Last October, the U.S. Preventive Services Task Force (USPSTF) recommended against routine PSA screenings for most men because of similar concerns about the accuracy of screening using a blood test that measures a protein called prostate-specific antigen or PSA.

Dr. Otis Brawley,  the chief medical officer for the American Cancer Society said the harms of screening are better proved than the benefits,which is why he supports the USPSTF recommendations.  A substantial number of men receive unnecessary treatment because of the annual tests,which can lead to harms such as impotence and incontinence and can even lead to premature death, he wrote.

For the population at large, PSA screening may not be beneficial and the harms may outweigh the benefits, said Dr. Gerald Andriole, the study's lead author and chief of division of urologic surgery at the Siteman Cancer Center at Barnes-Jewish Hospital and Washington University School of Medicine.  The majority of prostate cancers are very slow-growing tumors and men will probably not die from it.  However, in the U.S. if a man is diagnosed with prostate cancer he's most likely going to choose the most aggressive treatment.

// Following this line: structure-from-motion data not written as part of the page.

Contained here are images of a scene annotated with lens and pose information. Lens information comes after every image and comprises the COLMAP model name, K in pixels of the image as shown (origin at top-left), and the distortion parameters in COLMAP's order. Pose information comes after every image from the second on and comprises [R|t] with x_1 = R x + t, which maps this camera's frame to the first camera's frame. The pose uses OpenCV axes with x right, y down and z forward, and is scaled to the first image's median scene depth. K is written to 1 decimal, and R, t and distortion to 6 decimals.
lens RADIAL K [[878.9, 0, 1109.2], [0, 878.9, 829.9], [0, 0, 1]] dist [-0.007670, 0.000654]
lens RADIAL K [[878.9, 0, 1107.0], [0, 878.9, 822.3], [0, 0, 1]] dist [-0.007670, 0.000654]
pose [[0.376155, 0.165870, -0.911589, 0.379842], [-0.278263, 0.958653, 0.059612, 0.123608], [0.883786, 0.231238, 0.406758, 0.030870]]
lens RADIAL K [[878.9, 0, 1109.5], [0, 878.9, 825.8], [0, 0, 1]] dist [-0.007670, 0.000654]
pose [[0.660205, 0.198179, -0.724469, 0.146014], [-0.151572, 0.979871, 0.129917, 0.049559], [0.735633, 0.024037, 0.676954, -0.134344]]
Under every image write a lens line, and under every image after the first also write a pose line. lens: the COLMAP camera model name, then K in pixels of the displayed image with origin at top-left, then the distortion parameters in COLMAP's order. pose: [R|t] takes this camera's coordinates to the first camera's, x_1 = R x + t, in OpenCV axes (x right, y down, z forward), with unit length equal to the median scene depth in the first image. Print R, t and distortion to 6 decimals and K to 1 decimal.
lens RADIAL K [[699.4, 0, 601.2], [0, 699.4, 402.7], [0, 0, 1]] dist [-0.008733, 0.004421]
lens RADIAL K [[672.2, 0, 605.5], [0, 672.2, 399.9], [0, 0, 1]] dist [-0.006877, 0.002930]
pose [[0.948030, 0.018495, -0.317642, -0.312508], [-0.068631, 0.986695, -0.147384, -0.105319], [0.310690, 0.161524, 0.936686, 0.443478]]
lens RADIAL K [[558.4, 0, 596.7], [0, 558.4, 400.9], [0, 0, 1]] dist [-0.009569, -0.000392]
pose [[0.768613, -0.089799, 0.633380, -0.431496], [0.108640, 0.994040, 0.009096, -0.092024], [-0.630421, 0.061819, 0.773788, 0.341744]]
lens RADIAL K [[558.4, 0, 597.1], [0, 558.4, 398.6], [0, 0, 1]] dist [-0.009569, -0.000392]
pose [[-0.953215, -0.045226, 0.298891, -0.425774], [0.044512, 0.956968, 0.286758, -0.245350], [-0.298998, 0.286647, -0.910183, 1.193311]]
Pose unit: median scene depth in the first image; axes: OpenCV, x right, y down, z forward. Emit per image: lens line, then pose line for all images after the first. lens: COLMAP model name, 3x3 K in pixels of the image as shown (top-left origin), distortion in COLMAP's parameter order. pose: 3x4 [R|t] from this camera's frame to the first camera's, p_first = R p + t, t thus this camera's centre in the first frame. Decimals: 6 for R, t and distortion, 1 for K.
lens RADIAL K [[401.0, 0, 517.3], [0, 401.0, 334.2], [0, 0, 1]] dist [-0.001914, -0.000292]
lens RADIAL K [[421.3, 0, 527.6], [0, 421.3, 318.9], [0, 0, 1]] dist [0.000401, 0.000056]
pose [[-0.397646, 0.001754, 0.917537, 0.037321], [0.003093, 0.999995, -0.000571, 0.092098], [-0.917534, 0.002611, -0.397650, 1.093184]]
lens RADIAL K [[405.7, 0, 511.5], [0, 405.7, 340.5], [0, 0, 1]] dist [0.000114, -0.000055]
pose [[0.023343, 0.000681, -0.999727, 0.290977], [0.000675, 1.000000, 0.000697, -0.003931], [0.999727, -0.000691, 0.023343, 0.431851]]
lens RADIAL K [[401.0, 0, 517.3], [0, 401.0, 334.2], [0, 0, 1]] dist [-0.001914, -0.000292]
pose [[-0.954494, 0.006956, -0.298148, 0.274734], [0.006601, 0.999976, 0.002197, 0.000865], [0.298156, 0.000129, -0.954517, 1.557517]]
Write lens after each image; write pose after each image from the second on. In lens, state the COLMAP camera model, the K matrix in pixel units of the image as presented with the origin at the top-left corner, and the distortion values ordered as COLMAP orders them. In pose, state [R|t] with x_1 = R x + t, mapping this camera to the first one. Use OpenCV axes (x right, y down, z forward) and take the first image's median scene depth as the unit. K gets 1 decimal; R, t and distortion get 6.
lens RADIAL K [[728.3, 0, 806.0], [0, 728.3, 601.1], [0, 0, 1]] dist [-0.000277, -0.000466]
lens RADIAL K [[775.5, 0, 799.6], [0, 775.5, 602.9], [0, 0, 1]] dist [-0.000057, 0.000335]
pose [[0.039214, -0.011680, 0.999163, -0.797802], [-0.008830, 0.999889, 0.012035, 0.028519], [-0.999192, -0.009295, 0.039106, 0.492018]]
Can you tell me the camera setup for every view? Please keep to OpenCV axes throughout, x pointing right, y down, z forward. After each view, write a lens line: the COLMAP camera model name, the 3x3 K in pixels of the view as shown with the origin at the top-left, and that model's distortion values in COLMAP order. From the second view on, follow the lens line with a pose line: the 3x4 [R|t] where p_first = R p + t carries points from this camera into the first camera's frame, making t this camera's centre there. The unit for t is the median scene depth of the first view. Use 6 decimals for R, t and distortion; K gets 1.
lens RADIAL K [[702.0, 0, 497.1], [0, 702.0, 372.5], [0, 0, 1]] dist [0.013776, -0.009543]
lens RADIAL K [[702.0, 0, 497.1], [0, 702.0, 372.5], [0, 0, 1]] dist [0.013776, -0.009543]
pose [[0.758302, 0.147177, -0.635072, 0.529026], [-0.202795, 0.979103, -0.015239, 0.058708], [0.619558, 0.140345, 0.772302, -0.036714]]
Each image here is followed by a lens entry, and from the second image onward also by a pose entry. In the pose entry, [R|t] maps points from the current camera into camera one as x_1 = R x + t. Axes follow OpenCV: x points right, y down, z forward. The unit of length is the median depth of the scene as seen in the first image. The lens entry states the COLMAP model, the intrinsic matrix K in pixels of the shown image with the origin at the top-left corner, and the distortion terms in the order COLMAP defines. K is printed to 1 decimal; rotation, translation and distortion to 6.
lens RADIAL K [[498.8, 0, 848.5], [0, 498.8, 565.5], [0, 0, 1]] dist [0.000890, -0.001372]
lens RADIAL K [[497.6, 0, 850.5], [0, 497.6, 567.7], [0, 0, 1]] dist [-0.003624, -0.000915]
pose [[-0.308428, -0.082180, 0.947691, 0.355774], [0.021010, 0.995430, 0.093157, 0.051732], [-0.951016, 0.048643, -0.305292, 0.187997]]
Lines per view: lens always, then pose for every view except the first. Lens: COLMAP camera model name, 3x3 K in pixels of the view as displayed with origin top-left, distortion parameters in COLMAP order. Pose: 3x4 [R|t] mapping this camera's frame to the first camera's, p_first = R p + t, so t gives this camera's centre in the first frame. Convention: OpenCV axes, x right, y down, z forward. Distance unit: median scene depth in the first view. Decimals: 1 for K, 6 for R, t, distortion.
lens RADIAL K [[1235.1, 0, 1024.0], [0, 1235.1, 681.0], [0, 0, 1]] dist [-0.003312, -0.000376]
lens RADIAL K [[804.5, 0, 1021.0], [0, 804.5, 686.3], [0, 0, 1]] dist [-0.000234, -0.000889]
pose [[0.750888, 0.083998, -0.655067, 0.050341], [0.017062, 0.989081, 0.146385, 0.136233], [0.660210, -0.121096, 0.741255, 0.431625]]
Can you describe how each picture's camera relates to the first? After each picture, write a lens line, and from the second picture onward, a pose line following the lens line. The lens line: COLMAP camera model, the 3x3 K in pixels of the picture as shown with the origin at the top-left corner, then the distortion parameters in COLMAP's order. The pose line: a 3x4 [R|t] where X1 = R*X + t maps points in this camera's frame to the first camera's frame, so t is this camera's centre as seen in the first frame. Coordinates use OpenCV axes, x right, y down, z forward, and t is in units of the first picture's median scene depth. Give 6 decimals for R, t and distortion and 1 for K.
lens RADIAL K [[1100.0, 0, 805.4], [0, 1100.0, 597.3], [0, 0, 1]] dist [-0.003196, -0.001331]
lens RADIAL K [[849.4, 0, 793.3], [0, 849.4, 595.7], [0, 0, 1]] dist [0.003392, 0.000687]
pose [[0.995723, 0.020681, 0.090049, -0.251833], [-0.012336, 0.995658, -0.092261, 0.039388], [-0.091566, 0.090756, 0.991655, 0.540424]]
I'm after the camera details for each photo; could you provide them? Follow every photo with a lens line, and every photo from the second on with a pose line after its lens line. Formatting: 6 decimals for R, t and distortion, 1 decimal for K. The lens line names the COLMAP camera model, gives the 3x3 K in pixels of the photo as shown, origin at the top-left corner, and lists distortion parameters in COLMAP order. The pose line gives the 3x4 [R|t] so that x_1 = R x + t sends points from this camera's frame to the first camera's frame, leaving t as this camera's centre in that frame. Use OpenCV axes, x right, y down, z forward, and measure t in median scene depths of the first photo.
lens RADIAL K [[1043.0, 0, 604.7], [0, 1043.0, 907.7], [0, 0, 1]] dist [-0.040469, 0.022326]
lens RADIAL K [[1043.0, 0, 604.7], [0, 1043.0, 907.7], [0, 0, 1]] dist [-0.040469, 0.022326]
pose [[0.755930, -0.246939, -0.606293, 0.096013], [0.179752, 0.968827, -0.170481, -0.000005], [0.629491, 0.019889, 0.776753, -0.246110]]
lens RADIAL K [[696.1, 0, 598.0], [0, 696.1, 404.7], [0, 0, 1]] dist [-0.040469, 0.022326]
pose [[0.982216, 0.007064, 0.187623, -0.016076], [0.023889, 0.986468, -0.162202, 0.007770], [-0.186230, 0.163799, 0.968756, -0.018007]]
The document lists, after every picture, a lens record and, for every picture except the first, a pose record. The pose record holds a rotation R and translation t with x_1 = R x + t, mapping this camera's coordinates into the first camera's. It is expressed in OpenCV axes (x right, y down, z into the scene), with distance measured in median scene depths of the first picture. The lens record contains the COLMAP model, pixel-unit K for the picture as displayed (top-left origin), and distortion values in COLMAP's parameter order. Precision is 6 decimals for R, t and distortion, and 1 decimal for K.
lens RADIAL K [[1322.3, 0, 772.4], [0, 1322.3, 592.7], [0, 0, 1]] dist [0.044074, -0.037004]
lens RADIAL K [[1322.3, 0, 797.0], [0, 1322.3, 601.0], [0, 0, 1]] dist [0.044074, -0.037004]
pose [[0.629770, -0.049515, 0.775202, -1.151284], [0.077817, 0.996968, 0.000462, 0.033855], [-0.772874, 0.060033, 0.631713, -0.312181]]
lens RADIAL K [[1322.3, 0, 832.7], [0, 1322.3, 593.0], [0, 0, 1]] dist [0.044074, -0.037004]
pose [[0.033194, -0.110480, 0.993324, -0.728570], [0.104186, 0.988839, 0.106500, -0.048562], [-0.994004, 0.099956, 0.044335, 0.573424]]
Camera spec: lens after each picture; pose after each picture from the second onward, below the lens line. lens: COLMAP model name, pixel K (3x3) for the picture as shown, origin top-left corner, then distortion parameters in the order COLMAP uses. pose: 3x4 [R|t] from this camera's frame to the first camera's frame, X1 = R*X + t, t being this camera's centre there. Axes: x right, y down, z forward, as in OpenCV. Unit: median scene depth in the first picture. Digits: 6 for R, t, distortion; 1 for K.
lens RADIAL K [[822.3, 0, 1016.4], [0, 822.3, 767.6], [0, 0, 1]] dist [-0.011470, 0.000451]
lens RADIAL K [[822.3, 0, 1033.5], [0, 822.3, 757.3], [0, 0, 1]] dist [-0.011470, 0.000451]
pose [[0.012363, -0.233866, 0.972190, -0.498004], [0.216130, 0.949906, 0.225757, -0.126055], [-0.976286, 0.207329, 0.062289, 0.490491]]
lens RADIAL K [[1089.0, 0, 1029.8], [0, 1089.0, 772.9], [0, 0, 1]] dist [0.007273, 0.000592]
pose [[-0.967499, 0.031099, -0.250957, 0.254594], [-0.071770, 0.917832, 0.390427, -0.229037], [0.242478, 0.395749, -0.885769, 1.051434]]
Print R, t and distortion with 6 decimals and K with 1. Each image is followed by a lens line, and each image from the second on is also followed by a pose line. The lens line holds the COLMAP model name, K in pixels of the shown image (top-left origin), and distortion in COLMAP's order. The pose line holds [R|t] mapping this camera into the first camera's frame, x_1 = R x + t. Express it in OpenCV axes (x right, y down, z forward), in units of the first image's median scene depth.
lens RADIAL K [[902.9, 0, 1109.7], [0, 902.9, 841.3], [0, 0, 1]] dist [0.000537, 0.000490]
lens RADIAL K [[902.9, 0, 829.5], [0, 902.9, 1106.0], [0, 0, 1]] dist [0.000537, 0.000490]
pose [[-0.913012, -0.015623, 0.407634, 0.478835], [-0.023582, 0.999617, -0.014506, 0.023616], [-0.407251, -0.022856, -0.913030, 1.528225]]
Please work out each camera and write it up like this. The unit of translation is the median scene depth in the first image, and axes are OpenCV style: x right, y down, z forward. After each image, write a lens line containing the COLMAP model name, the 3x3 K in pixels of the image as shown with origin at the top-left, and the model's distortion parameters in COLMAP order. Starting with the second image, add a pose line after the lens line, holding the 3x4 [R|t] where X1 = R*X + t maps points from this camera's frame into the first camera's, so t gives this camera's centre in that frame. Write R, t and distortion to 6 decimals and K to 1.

Researchers found that some subgroups of men did benefit from annual screenings.  "For the healthiest men, there was a significant reduction in prostate cancer mortality among men who got screened.  In addition to that group, also men who have strong family history of prostate cancer, and African-American men [who are twice as likely to die from  prostate cancer as caucasian men] should also get PSA testing," said Andriole.

"In the case of a man undergoing an annual checkup, I would not recommend that a PSA test be included with other 'routine' blood test without a specific conversation between the doctor and patient or caregiver and patient about the pros and cons for him, the patients specific circumstances," said Andriole.

Dr. Lee Ponsky, a urologist at University Hospitals Case Medical Center in Cleveland is part of a group of researchers looking at more sensitive ways of detecting prostate cancer. He said for now, "the PSA test is the best we've got, but it certainly has its shortcomings."

While researchers are looking into different ways of screening and how to classify prostate cancer once diagnosed, Ponsky said we are several years from a simpler test such as a blood or urine one that can detect cancer and determine whether or not it needs aggressive treatment right away.

The study was published Friday in the Journal of the National Cancer Institute.